As the 2022 NBA playoffs ramped up, historian Claude Johnson joined The Center for Fiction for a rich conversation on an unsung history of the early days of basketball. In The Black Fives: The Epic Story of Basketball’s Forgotten Era, Johnson braids together the stories of dozens of teams—then often called “fives”—of African American players, founded before the racial integration of all-white professional leagues in the 1950s.
Laura Washington, nonprofit executive and Board member of The Center for Fiction, joined Johnson in conversation about this critical lost history. This conversation is a must-see for basketball fans and history buffs alike, challenging our notions of the sport and preserving a crucial history for generations of fans to come.
The Black Fives
By Claude Johnson
Published by Abrams
African Americans were making moves in basketball generations before the rise of the NBA. Their pioneering efforts helped popularize the sport in big cities and small towns alike, shaping the game we know and love today.
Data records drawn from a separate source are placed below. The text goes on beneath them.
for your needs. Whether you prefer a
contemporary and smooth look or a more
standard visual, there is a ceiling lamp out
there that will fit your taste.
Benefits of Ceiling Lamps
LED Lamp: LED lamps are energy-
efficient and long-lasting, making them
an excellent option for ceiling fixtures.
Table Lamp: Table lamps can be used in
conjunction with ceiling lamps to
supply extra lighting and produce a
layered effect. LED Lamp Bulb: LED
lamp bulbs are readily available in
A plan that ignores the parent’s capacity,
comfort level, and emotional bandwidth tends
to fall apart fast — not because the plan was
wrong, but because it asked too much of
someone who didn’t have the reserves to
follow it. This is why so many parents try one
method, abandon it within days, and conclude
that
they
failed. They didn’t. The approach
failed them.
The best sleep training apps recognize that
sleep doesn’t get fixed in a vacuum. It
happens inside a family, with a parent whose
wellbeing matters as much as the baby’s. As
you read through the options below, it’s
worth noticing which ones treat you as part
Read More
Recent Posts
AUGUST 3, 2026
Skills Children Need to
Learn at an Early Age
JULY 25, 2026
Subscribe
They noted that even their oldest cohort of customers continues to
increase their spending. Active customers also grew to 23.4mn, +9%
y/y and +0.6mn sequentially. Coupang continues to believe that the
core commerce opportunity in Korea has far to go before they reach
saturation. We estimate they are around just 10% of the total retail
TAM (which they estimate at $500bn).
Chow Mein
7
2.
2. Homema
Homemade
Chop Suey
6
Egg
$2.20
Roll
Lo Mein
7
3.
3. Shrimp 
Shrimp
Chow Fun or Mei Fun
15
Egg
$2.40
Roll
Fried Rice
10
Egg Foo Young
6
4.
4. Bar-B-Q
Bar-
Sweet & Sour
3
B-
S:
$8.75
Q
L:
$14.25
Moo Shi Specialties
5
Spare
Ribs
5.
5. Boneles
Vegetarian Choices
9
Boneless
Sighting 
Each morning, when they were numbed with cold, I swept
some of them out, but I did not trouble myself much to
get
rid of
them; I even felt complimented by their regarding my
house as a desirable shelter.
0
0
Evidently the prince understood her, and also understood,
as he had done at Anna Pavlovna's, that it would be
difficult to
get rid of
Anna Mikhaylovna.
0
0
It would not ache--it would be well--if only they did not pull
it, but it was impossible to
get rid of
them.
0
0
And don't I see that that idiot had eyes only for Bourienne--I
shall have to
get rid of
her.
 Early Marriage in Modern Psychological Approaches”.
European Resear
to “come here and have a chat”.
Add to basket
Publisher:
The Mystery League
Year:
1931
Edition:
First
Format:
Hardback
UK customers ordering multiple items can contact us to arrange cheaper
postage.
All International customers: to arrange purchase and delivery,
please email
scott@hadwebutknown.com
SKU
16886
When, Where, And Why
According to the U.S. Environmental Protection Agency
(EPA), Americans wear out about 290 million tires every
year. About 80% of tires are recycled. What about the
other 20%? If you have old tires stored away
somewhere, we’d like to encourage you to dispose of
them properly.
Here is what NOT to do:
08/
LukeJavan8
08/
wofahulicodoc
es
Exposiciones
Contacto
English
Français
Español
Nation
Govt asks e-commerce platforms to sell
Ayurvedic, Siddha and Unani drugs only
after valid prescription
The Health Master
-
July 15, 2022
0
From the invention of the game in 1891 to the racial integration of all-white professional leagues in the 1950s, dozens of teams—then often called “fives”—of African American players were founded and flourished. This was a time of visionary players, managers, and impresarios who blazed a trail, battled discrimination and marginalization, and created rich, meaningful events that strengthened their communities in the face of Jim Crow oppression.
Despite national headlines in the “Negro” press, barnstorming tours throughout America, and domination of their white opponents, the Black Fives Era has been forgotten, overlooked, unacknowledged, and squashed. It is barely known today . . . until now.
The Black Fives by historian Claude Johnson is a landmark narrative history that braids together the stories of these pioneers. A fiercely committed advocate, Johnson has spent more than two decades researching, preserving, exhibiting, teaching, and honoring this important African American experience to unearth what might have remained buried. The Black Fives rewrites our understanding about the true history of the game.
Claude Johnson is a historian and founder of the Black Fives Foundation. He has a BS in civil engineering and economics from Carnegie Mellon and an MS in mechanical engineering from Stanford. During a 20-year career in corporate America, Johnson held management and executive positions at IBM, American Express, NBA Properties, Nike, Phat Farm, and Benetton Sportsystem. He left to become a stay-at-home dad to his three sons, two of whom are now Division I college football players (the third is a Division I high school basketball recruit). He lives in Greenwich, Connecticut.
Photo Credit: Janette Beckman
Laura Washington is Chief Communications Officer & Vice President for Strategic Partnerships at the New-York Historical Society. As an executive in the philanthropy and nonprofit sectors, for more than 15 years, Washington has guided organizations to greater visibility and impact. She is passionate about the potential of narratives to empower and strengthen communities and support social justice.